[Opening DATA FOR THIS EXERCISE section]
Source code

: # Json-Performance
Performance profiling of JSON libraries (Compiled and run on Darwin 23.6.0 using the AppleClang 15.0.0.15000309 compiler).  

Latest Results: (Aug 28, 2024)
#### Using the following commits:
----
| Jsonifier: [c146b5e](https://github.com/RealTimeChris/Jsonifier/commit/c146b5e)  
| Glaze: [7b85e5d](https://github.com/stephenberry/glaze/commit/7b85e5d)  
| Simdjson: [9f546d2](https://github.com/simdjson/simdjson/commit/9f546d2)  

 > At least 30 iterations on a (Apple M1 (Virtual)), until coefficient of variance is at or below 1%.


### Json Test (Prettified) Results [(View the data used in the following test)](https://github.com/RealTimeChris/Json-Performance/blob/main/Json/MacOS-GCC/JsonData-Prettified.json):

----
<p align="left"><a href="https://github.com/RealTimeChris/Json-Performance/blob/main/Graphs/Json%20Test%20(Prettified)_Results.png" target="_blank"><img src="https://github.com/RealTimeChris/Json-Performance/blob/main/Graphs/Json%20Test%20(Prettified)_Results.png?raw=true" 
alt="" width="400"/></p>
[Closing DATA FOR THIS EXERCISE section]
-- PROBLEM REQUIREMENTS --
Please transcribe the source text of each record above, keeping every line identical.

-- RESPONSE BOX --
Source code

: # Json-Performance
Performance profiling of JSON libraries (Compiled and run on Darwin 23.6.0 using the AppleClang 15.0.0.15000309 compiler).  

Latest Results: (Aug 28, 2024)
#### Using the following commits:
----
| Jsonifier: [c146b5e](https://github.com/RealTimeChris/Jsonifier/commit/c146b5e)  
| Glaze: [7b85e5d](https://github.com/stephenberry/glaze/commit/7b85e5d)  
| Simdjson: [9f546d2](https://github.com/simdjson/simdjson/commit/9f546d2)  

 > At least 30 iterations on a (Apple M1 (Virtual)), until coefficient of variance is at or below 1%.


### Json Test (Prettified) Results [(View the data used in the following test)](https://github.com/RealTimeChris/Json-Performance/blob/main/Json/MacOS-GCC/JsonData-Prettified.json):

----
<p align="left"><a href="https://github.com/RealTimeChris/Json-Performance/blob/main/Graphs/Json%20Test%20(Prettified)_Results.png" target="_blank"><img src="https://github.com/RealTimeChris/Json-Performance/blob/main/Graphs/Json%20Test%20(Prettified)_Results.png?raw=true" 
alt="" width="400"/></p>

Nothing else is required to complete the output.